Like the entrepreneurs in the stories that follow, House demonstrates that disabilities are no obstacle in the brave new world of technology. If anything, the determination they engender provides a clear business advantage. According to the U.S. Census Bureau, the percentage of self-employed Americans with disabilities has grown from 12% to 15% since the dawn of the Web. For the rest of us, the figure has stayed static at 8%. Your next competitor may just zoom past you in a wheelchair.

When House wants to get somewhere, he goes fast. "That is how I ended up in the wheelchair," he says.
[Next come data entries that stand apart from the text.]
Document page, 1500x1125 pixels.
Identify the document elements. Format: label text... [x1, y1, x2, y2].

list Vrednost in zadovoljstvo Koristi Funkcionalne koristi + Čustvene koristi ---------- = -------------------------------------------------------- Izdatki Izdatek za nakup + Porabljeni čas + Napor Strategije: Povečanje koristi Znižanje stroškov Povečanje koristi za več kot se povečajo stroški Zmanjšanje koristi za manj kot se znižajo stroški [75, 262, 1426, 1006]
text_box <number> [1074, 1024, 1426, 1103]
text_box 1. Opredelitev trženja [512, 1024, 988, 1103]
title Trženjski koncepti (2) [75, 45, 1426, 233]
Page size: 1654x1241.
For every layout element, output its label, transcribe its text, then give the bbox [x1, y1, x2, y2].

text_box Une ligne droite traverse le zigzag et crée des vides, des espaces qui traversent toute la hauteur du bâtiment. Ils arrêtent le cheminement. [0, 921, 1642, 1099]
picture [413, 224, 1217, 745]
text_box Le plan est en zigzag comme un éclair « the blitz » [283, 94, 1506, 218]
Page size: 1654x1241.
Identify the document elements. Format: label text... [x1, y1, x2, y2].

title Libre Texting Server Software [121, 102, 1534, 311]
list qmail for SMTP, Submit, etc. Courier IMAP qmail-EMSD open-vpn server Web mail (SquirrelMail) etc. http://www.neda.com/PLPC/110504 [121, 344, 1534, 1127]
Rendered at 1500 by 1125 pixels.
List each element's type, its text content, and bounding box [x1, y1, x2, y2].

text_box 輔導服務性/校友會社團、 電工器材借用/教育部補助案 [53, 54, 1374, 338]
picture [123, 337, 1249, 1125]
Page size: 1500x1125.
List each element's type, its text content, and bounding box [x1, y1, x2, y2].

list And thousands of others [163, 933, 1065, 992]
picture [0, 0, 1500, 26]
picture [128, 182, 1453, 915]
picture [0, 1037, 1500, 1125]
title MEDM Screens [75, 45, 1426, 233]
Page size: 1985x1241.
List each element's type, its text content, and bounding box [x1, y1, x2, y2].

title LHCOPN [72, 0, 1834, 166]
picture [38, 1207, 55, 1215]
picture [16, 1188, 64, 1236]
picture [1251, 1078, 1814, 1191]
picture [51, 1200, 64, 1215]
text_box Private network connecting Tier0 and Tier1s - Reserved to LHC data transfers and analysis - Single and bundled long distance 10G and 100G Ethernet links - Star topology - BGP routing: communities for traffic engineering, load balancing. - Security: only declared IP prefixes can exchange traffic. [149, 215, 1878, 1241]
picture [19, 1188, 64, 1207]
During a ski vacation in Snowbird, Utah, House ignored the sign that read DANGER! ROCK! and at 20 became a quadriplegic from the pectorals down.

But House lost no time pursuing his next goal: He began studying for medical school. His Disaboom colleagues all have stories of his dangerously fast driving; one had to pull him from his car when it skidded off the road into the Colorado snow.

House is the public face of Disaboom, writing most of the medical guides to the 40 disabilities the site covers and participating in its forums. It doesn't hurt that he and Roth founded the company last year just as the Fox drama House, which features a partially disabled doctor named Greg House, started winning over critics and viewers. Glen House was not the inspiration for the show, although at least one patient insisted on his autograph anyway.